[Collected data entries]
────
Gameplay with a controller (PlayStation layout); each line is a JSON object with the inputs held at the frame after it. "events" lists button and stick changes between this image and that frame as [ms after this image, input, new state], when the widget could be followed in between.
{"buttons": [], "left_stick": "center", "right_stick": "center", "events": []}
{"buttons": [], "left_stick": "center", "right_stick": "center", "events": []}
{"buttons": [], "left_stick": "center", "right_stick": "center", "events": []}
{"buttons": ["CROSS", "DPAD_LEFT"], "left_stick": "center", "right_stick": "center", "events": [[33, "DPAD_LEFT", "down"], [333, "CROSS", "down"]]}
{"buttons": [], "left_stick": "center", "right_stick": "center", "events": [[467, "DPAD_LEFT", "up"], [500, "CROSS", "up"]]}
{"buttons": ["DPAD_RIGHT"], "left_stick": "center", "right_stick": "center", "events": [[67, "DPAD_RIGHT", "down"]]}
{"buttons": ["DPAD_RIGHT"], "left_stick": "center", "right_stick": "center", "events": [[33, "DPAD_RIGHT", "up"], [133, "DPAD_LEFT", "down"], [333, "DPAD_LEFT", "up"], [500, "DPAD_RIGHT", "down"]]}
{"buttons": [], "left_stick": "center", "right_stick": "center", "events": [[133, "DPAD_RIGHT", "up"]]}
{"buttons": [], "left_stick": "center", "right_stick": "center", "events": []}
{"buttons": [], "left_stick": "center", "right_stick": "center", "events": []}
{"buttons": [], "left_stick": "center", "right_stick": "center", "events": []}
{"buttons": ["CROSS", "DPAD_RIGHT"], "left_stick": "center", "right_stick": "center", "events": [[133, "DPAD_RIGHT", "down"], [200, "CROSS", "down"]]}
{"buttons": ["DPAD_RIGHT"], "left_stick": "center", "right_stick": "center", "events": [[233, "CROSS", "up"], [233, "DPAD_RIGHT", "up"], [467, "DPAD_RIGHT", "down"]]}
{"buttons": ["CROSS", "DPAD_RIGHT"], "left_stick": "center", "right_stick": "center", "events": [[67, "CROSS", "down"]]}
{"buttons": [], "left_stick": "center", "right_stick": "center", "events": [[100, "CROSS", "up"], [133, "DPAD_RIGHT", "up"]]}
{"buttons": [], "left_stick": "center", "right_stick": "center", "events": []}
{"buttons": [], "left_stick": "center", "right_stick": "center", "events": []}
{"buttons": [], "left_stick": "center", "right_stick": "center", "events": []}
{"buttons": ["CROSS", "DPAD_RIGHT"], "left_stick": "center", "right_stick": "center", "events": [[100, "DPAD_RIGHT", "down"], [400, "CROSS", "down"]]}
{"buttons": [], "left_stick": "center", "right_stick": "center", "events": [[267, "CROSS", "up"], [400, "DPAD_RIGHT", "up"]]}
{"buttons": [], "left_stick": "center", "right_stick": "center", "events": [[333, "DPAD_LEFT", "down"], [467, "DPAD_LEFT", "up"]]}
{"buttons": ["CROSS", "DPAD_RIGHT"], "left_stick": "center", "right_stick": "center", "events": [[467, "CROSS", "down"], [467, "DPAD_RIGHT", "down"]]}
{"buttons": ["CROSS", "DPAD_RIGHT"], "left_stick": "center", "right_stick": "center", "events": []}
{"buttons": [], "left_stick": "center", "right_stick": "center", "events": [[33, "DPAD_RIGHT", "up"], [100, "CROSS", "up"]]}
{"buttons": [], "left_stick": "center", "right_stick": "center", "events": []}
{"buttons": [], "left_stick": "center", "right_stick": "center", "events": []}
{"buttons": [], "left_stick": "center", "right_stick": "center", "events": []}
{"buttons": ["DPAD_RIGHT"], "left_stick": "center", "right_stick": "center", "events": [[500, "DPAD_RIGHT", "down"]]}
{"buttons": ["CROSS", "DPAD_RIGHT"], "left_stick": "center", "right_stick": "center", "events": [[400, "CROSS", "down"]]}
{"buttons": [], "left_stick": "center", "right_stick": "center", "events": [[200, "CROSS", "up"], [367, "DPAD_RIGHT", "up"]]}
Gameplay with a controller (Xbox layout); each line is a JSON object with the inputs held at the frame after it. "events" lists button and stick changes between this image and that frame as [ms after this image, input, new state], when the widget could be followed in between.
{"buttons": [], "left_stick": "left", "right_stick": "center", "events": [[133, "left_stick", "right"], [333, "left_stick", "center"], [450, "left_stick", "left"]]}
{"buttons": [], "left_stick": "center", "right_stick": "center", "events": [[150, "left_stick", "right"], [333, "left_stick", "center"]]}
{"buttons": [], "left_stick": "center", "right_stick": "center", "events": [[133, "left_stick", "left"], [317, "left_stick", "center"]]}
────
== Directions for this task ==
Reproduce the data in full. Nothing in it may be altered.

== Answer to this task ==
Gameplay with a controller (PlayStation layout); each line is a JSON object with the inputs held at the frame after it. "events" lists button and stick changes between this image and that frame as [ms after this image, input, new state], when the widget could be followed in between.
{"buttons": [], "left_stick": "center", "right_stick": "center", "events": []}
{"buttons": [], "left_stick": "center", "right_stick": "center", "events": []}
{"buttons": [], "left_stick": "center", "right_stick": "center", "events": []}
{"buttons": ["CROSS", "DPAD_LEFT"], "left_stick": "center", "right_stick": "center", "events": [[33, "DPAD_LEFT", "down"], [333, "CROSS", "down"]]}
{"buttons": [], "left_stick": "center", "right_stick": "center", "events": [[467, "DPAD_LEFT", "up"], [500, "CROSS", "up"]]}
{"buttons": ["DPAD_RIGHT"], "left_stick": "center", "right_stick": "center", "events": [[67, "DPAD_RIGHT", "down"]]}
{"buttons": ["DPAD_RIGHT"], "left_stick": "center", "right_stick": "center", "events": [[33, "DPAD_RIGHT", "up"], [133, "DPAD_LEFT", "down"], [333, "DPAD_LEFT", "up"], [500, "DPAD_RIGHT", "down"]]}
{"buttons": [], "left_stick": "center", "right_stick": "center", "events": [[133, "DPAD_RIGHT", "up"]]}
{"buttons": [], "left_stick": "center", "right_stick": "center", "events": []}
{"buttons": [], "left_stick": "center", "right_stick": "center", "events": []}
{"buttons": [], "left_stick": "center", "right_stick": "center", "events": []}
{"buttons": ["CROSS", "DPAD_RIGHT"], "left_stick": "center", "right_stick": "center", "events": [[133, "DPAD_RIGHT", "down"], [200, "CROSS", "down"]]}
{"buttons": ["DPAD_RIGHT"], "left_stick": "center", "right_stick": "center", "events": [[233, "CROSS", "up"], [233, "DPAD_RIGHT", "up"], [467, "DPAD_RIGHT", "down"]]}
{"buttons": ["CROSS", "DPAD_RIGHT"], "left_stick": "center", "right_stick": "center", "events": [[67, "CROSS", "down"]]}
{"buttons": [], "left_stick": "center", "right_stick": "center", "events": [[100, "CROSS", "up"], [133, "DPAD_RIGHT", "up"]]}
{"buttons": [], "left_stick": "center", "right_stick": "center", "events": []}
{"buttons": [], "left_stick": "center", "right_stick": "center", "events": []}
{"buttons": [], "left_stick": "center", "right_stick": "center", "events": []}
{"buttons": ["CROSS", "DPAD_RIGHT"], "left_stick": "center", "right_stick": "center", "events": [[100, "DPAD_RIGHT", "down"], [400, "CROSS", "down"]]}
{"buttons": [], "left_stick": "center", "right_stick": "center", "events": [[267, "CROSS", "up"], [400, "DPAD_RIGHT", "up"]]}
{"buttons": [], "left_stick": "center", "right_stick": "center", "events": [[333, "DPAD_LEFT", "down"], [467, "DPAD_LEFT", "up"]]}
{"buttons": ["CROSS", "DPAD_RIGHT"], "left_stick": "center", "right_stick": "center", "events": [[467, "CROSS", "down"], [467, "DPAD_RIGHT", "down"]]}
{"buttons": ["CROSS", "DPAD_RIGHT"], "left_stick": "center", "right_stick": "center", "events": []}
{"buttons": [], "left_stick": "center", "right_stick": "center", "events": [[33, "DPAD_RIGHT", "up"], [100, "CROSS", "up"]]}
{"buttons": [], "left_stick": "center", "right_stick": "center", "events": []}
{"buttons": [], "left_stick": "center", "right_stick": "center", "events": []}
{"buttons": [], "left_stick": "center", "right_stick": "center", "events": []}
{"buttons": ["DPAD_RIGHT"], "left_stick": "center", "right_stick": "center", "events": [[500, "DPAD_RIGHT", "down"]]}
{"buttons": ["CROSS", "DPAD_RIGHT"], "left_stick": "center", "right_stick": "center", "events": [[400, "CROSS", "down"]]}
{"buttons": [], "left_stick": "center", "right_stick": "center", "events": [[200, "CROSS", "up"], [367, "DPAD_RIGHT", "up"]]}
Gameplay with a controller (Xbox layout); each line is a JSON object with the inputs held at the frame after it. "events" lists button and stick changes between this image and that frame as [ms after this image, input, new state], when the widget could be followed in between.
{"buttons": [], "left_stick": "left", "right_stick": "center", "events": [[133, "left_stick", "right"], [333, "left_stick", "center"], [450, "left_stick", "left"]]}
{"buttons": [], "left_stick": "center", "right_stick": "center", "events": [[150, "left_stick", "right"], [333, "left_stick", "center"]]}
{"buttons": [], "left_stick": "center", "right_stick": "center", "events": [[133, "left_stick", "left"], [317, "left_stick", "center"]]}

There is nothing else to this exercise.